Sie waren alles andere als reich, und ihre Häuser waren in jeder Hinsicht bäuerlich und schlicht. Aber diese Aussicht! Ihre Aussicht war Tausende, wenn nicht sogar mehrere Millionen Drachmen wert. Von der unebenen Terrasse aus konnten sie über die alten, knorrigen Olivenbäume blicken. Selbst von so weit oben konnten sie jede einzelne große, gelbe Zitrone an den Zitronenbäumen am Fuß des Hügels sehen. Diese Zitronen waren so groß, dass man sie für Pampelmusen hätte halten können, wenn ihre sonnengelbe Farbe nicht gewesen wäre. Unten am Hang, hinter den Bäumen und den wenigen primitiven Steingebäuden und getünchten Häusern, konnten die Frauen bis zum Strand und zum winzigen Hafen blicken. Der Hafen war mit Ausnahme von einigen kleinen, verwitterten Fischerbooten, die auf dem Meer schaukelten, leer.

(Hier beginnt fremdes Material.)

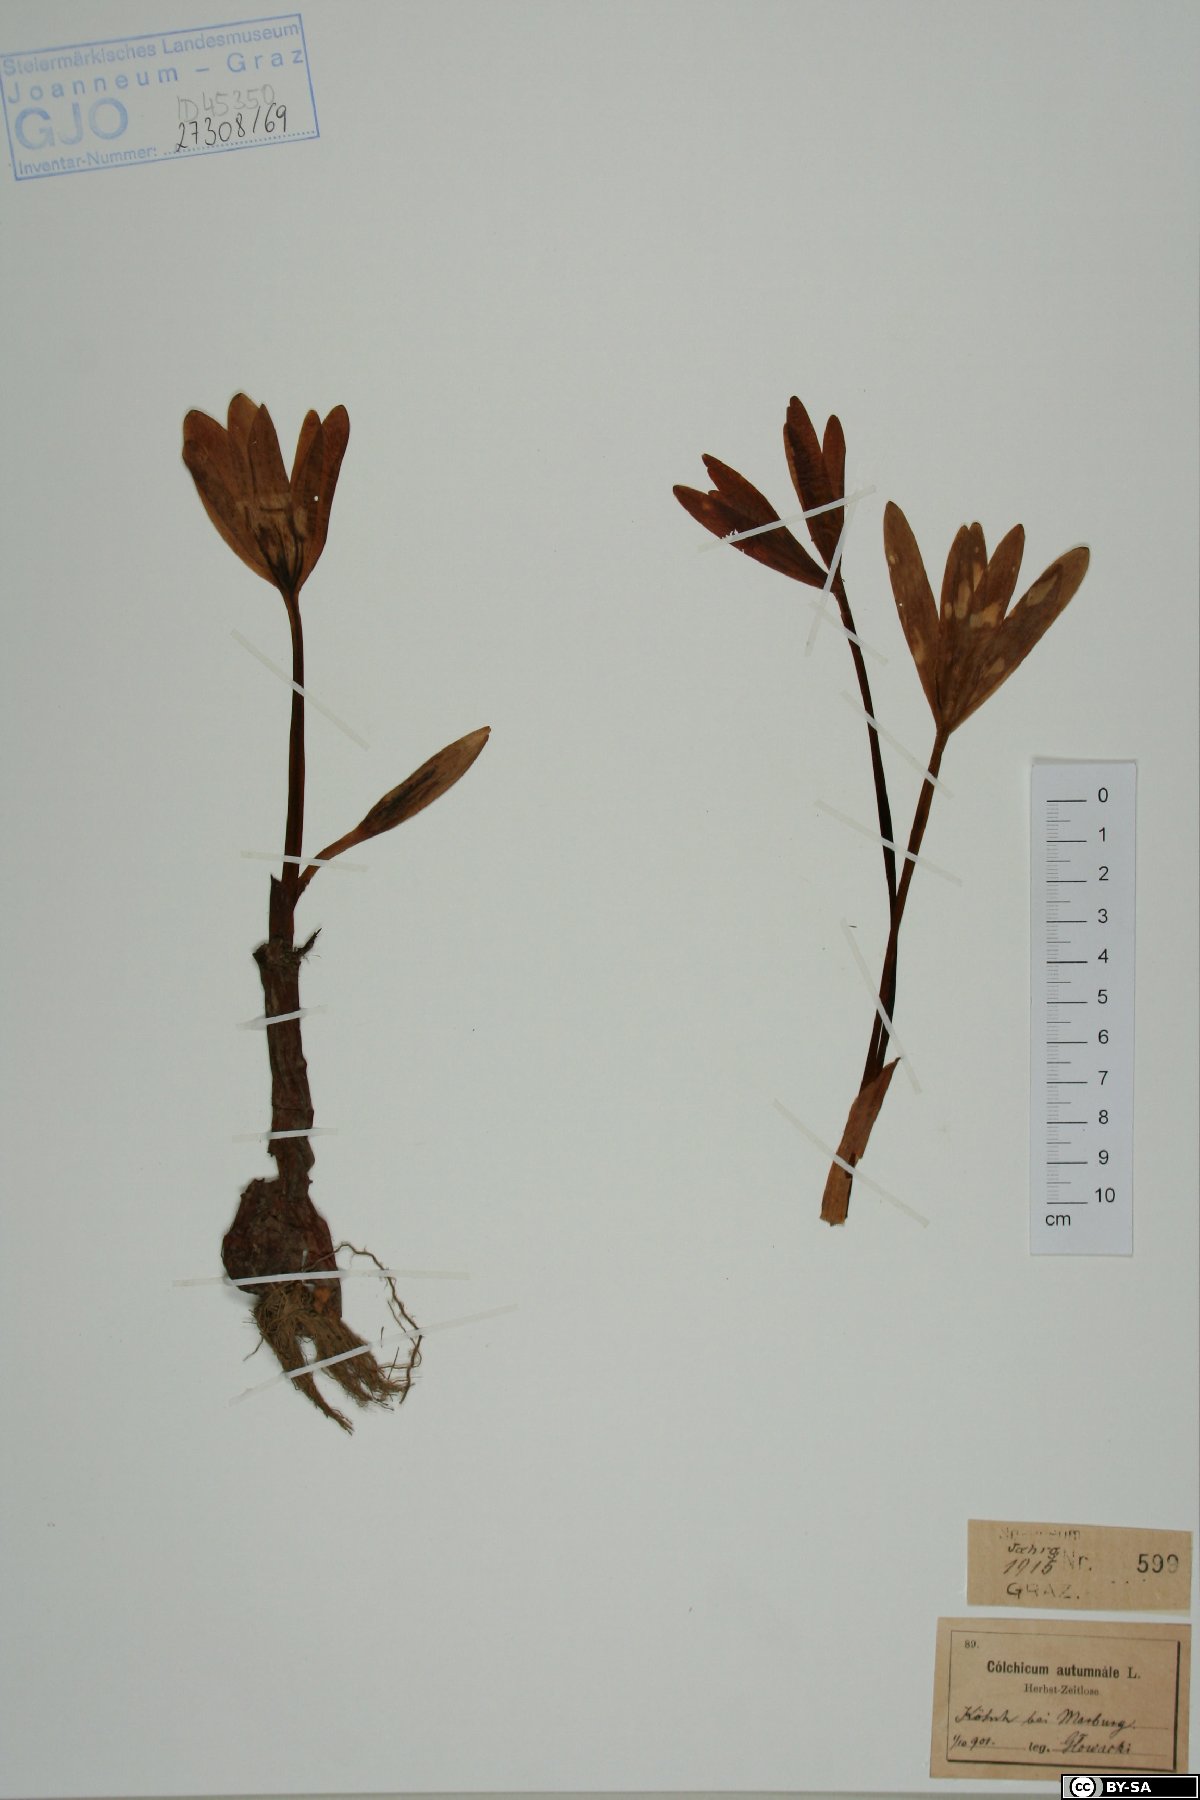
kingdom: Plantae
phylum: Tracheophyta
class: Liliopsida
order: Liliales
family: Colchicaceae
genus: Colchicum
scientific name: Colchicum autumnale
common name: Autumn crocus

Aber Yiayia und Agathe hatten die Neuigkeit gehört. Und sie wussten, was auf sie zukam. Sie wussten, dass die Italiener kapituliert hatten und dass früher oder später deutsche Schiffe im Hafen anlegen würden. Niemand wusste, was das genau bedeuten würde, nur, dass alles schlimmer werden würde.
Sie war arm, kaum gebildet, aus der Provinz. Wie so viele Griechinnen ihrer Generation war meine Yiayia Avgerini dazu geboren zu dienen - zuerst ihren Eltern und ihrer Kirche und dann ihrem Mann, ihren Kindern und ihren Enkeln. Nichts wies darauf hin, dass Yiayia oder ihr Leben je aus dem üblichen Rahmen gefallen wäre. Es dauerte fast 70 Jahre, bis wir begriffen, wie außergewöhnlich sie gewesen war.
Yiayia wohnte auf der winzigen, abgelegenen Insel Errikousa, nur zehn Kilometer, aber trotzdem Welten entfernt von der vergleichsweise kosmopolitischen Insel Korfu. Errikousa liegt an der Nordwestspitze Griechenlands, nur wenige Kilometer von der albanischen Küste entfernt, deren sandige Strände man von den dichten, grünen Hügeln der Insel aus mit bloßem Auge sehen konnte.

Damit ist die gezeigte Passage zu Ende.